EXERCISE DIRECTIONS:
Rewrite the lines starting at the one containing "Would you mind" and ending at the one containing "-0.001580, 0.014926, 0.994318]]", replacing "describing" with "documenting" and keeping everything else the same. Leave the pictures out of your answer.

PROVIDED RECORDS:
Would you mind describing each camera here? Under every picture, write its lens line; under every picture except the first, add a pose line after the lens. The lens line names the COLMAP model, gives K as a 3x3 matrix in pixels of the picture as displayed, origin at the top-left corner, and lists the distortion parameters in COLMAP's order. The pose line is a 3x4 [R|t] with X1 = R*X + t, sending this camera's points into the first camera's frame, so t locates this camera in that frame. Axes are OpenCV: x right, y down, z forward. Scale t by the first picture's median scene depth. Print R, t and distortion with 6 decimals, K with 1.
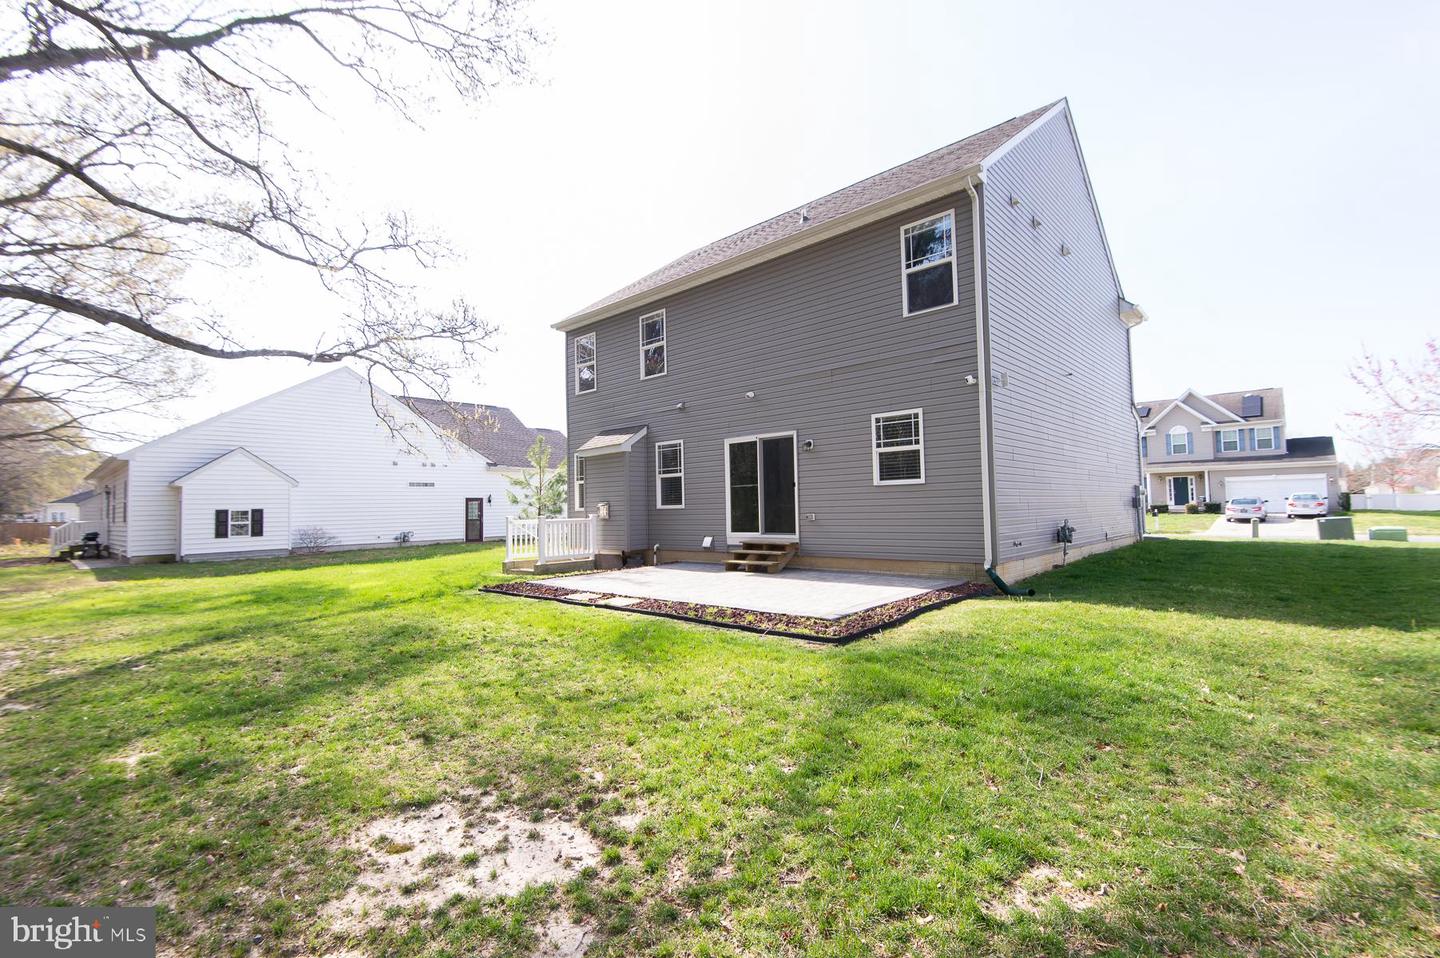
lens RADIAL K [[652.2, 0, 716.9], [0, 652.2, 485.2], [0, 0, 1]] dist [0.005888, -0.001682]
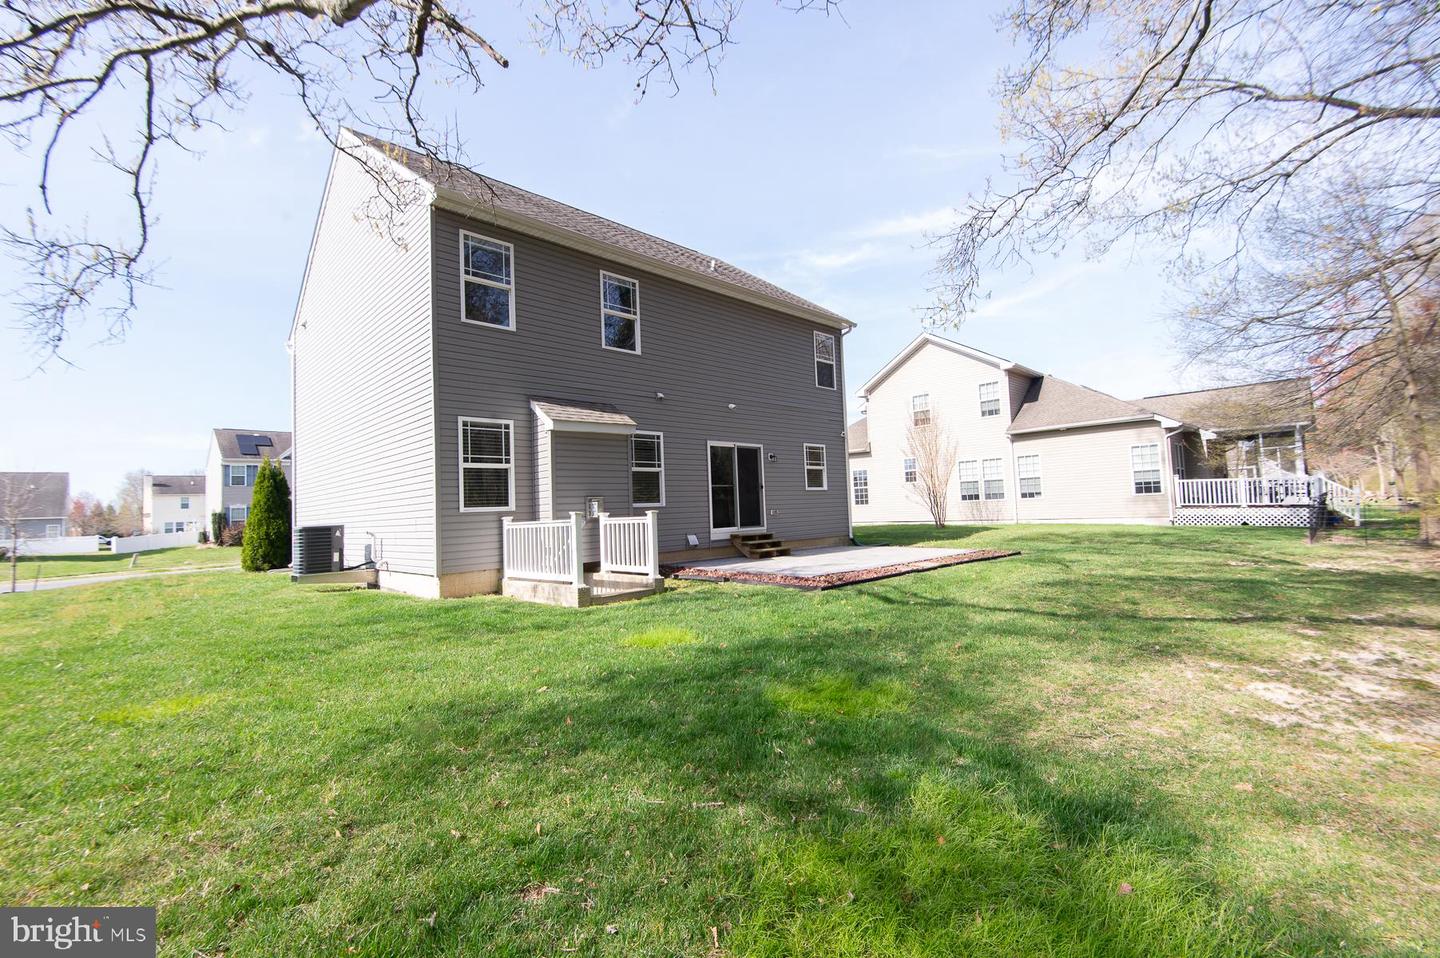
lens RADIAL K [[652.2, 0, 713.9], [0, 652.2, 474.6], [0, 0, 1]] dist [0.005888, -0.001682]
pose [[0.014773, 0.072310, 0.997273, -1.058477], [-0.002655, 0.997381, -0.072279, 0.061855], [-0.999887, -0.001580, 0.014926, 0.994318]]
--
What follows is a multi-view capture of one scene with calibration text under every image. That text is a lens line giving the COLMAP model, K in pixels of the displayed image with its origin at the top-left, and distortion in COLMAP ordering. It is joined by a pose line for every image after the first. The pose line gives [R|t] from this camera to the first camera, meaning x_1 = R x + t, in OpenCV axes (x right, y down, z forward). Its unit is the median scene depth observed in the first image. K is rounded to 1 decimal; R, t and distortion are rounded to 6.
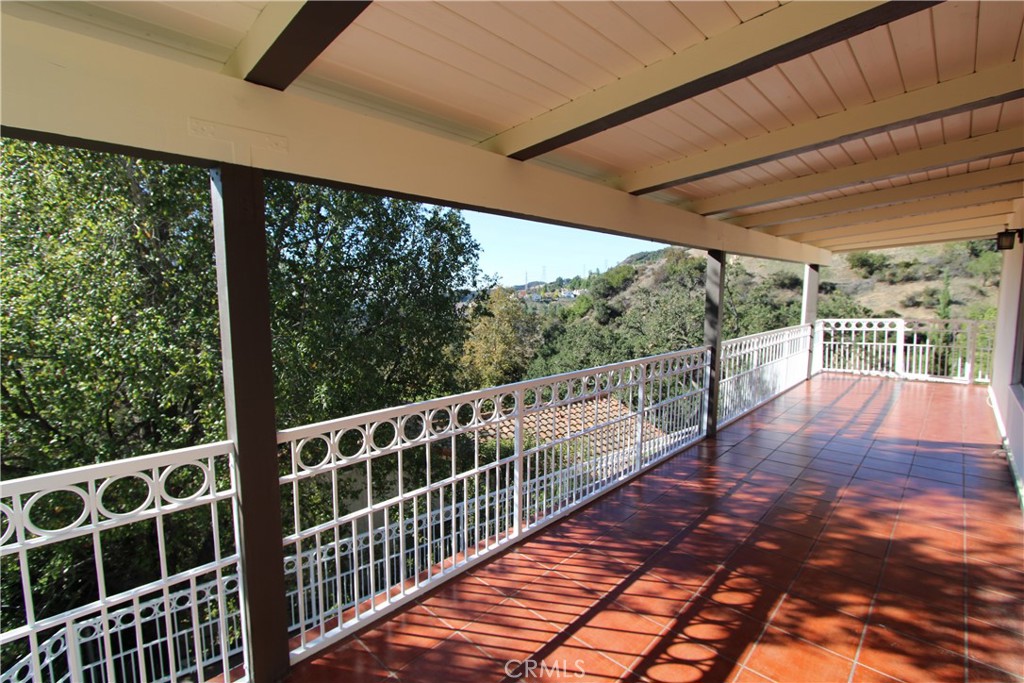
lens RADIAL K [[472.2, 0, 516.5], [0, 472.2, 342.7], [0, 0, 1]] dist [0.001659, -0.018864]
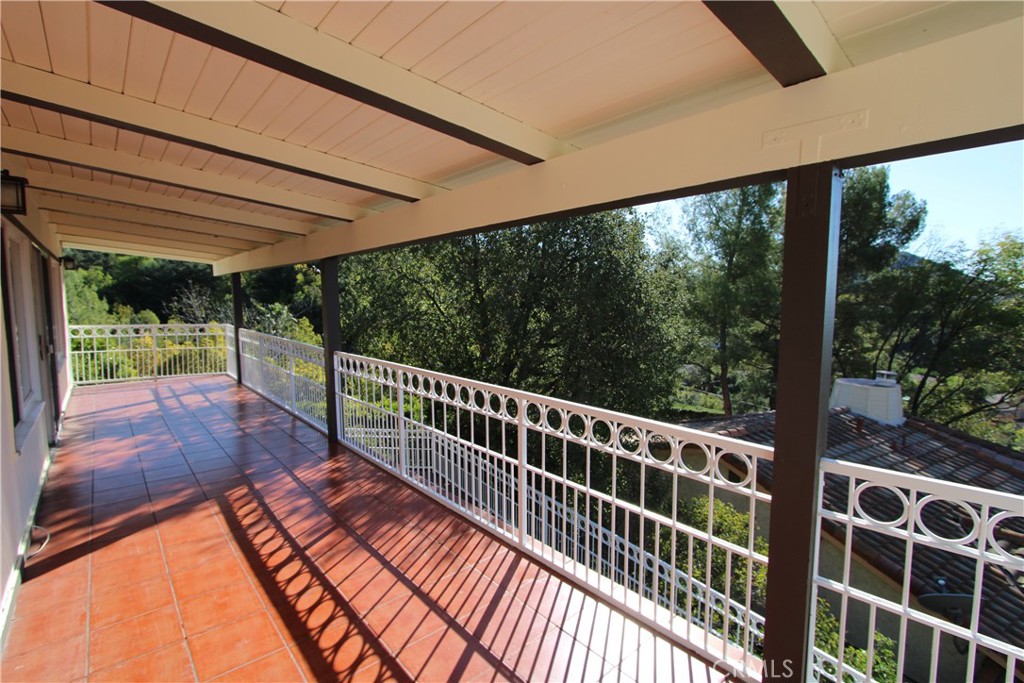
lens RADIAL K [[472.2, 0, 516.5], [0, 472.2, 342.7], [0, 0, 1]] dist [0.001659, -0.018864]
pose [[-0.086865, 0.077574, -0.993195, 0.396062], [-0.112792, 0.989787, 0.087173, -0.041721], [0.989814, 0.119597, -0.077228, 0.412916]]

RESPONSE TO THIS TASK:
Would you mind documenting each camera here? Under every picture, write its lens line; under every picture except the first, add a pose line after the lens. The lens line names the COLMAP model, gives K as a 3x3 matrix in pixels of the picture as displayed, origin at the top-left corner, and lists the distortion parameters in COLMAP's order. The pose line is a 3x4 [R|t] with X1 = R*X + t, sending this camera's points into the first camera's frame, so t locates this camera in that frame. Axes are OpenCV: x right, y down, z forward. Scale t by the first picture's median scene depth. Print R, t and distortion with 6 decimals, K with 1.
lens RADIAL K [[652.2, 0, 716.9], [0, 652.2, 485.2], [0, 0, 1]] dist [0.005888, -0.001682]
lens RADIAL K [[652.2, 0, 713.9], [0, 652.2, 474.6], [0, 0, 1]] dist [0.005888, -0.001682]
pose [[0.014773, 0.072310, 0.997273, -1.058477], [-0.002655, 0.997381, -0.072279, 0.061855], [-0.999887, -0.001580, 0.014926, 0.994318]]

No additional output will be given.